The door creaked open.
And then I saw him.
Him .
Asher.
The one-night stand I hadn’t stopped thinking about since he snuck out of that hotel room like a cliché. Same messy dark hair. Same smug smirk. Same body built for bad decisions.
My stomach flipped—half dread, half a wild intensity that I couldn’t even begin to grasp.
He stood in the doorway, eyes sweeping over the room before landing on me.
“You’ve gotta be kidding me,” he said.
That made two of us.
“You?” I blurted. “What are you doing here?”
His brow ticked up. “Was about to ask you the same thing.”
I crossed my arms, ignoring the squish of wet denim and the fact that I probably looked like a drowned rat. “I was invited. Lucy said I could stay here while she’s stuck in the city.”
Surprise shifted behind his eyes. “You’re the friend?”
“Yes?” I said slowly, like maybe he’d had a head injury on the way up the mountain.
He let out a short, incredulous laugh and shook his head. “Unbelievable.”
“What is?”
“I’m Lucy’s brother.”
Silence.
Long. Awkward. Ice-cold silence.
The kind where the universe sits back with popcorn and watches you flail.
Fuck .
I thought I recognized him. I’ve never met him before, but I’m sure I’ve seen him in photos. In Lucy’s old college room, online…
I stared at him, horror blooming in my chest. “You’re kidding.”
“Nope.”
“Lucy never said anything about a brother being here.”
“Well,” he said, glancing at the water pooling around my feet, “she probably didn’t think I’d be walking into a flood zone to find her guest halfway to hypothermia.”
I flushed. “I didn’t plan for this, okay? I think the pipe must have burst. There’s no heat, no signal, and I can’t reach her.”
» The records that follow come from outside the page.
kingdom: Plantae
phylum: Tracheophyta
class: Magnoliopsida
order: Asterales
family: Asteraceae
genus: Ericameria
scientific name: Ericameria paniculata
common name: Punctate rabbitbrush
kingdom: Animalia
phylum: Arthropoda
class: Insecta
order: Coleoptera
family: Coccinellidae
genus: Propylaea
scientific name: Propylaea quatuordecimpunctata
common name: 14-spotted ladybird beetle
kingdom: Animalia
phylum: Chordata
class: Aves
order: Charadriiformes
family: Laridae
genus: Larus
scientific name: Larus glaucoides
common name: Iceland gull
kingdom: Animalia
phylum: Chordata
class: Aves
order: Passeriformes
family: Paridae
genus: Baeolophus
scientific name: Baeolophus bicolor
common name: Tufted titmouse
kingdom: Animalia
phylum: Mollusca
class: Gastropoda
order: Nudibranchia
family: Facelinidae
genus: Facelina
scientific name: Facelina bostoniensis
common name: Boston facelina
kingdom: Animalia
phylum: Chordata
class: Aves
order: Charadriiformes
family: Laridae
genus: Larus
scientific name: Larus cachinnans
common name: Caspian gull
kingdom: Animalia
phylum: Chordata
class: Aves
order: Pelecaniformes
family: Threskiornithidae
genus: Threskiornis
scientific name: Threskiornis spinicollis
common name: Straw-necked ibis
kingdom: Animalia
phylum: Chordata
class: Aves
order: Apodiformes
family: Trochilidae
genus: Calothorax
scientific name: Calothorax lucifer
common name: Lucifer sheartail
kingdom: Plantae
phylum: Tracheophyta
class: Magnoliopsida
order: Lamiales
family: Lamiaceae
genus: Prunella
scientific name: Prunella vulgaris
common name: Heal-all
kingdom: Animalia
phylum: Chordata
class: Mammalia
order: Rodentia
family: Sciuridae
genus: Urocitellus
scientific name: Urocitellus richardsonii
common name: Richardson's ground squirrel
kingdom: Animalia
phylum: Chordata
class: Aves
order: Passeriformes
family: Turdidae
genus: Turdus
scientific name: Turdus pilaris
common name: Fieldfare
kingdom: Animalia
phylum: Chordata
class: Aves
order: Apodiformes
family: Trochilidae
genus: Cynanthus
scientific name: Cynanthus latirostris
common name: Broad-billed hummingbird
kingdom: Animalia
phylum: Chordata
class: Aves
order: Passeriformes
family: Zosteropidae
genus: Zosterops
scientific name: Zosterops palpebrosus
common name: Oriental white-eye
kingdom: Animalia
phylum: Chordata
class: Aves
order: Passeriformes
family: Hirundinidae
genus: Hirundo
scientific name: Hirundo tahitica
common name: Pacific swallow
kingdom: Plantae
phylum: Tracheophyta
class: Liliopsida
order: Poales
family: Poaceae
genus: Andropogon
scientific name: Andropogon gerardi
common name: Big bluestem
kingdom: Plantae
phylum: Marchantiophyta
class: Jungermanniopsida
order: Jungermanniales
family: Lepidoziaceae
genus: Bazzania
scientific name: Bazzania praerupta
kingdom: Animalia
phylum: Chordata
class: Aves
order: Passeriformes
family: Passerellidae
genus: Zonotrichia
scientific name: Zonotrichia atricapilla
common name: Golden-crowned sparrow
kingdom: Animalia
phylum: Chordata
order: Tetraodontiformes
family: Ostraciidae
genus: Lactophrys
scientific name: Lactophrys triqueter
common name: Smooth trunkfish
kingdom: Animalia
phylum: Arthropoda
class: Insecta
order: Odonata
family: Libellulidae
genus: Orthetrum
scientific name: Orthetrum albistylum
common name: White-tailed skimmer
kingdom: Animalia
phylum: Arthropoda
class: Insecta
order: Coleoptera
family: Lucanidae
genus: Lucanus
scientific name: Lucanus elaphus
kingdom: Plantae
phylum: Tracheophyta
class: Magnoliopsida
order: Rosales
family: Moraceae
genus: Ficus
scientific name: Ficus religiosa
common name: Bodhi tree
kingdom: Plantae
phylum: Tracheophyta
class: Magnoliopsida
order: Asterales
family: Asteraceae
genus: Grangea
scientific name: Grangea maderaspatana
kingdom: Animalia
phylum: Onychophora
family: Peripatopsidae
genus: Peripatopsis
“She called us,” he said, waltzing inside with a playful smirk dancing on his lips. “Said things went to hell at work, and asked me and my brothers to check on you.”
Brothers ?
Of course she did.
Of course there’s more of them.
Of course the universe decided that the one person within fifty miles who knew what I looked like naked, very recently, very thoroughly, was also the one responsible for my rescue.
“I’m fine,” I said stiffly. “You can go.”
“You’re not fine,” he shot back, gesturing around the cabin. “This place is soaked, there’s a storm blowing in, and I’m guessing that fireplace hasn’t been serviced since before Instagram existed.”
I glared at him, but my teeth were starting to chatter. Which really undercut the whole “I’m fine” thing.
“I’m not leaving you here,” he added, and there was an edge in his voice, firm, low, unwavering, that made me want to argue just to feel in control again.
But I couldn’t. Because he was right.
I was wet. I was cold. And I was very much not okay.
“What do you suggest?” I asked, biting the inside of my cheek.
“We’ve got a place a few miles back. Me and my brothers,” he said. “Spare room, heat, Wi-Fi, maybe even a dry pair of socks if you’re nice.”
“I don’t need?—”
“You need to not freeze to death,” he interrupted. “It’s one night, Riley. Don’t get too excited.”
I scoffed. “Please. Like this is my idea of a good time.”
He smirked, and somehow, that annoyed me more than anything else.
“Fine,” I muttered, grabbing my suitcase and trying not to wince at the cold seeping through my soaked clothes. “But one night. That’s it.”
“Scout’s honor.”
“You were never a scout.”
He grinned. “Nah. Too much attitude.”
I followed him outside, back into the snowstorm, every step feeling like a reluctant surrender.
This was just another disaster. Another thing I couldn’t control.
And the worst part?
I had the sinking feeling that this one-night stay wasn’t going to go the way I planned.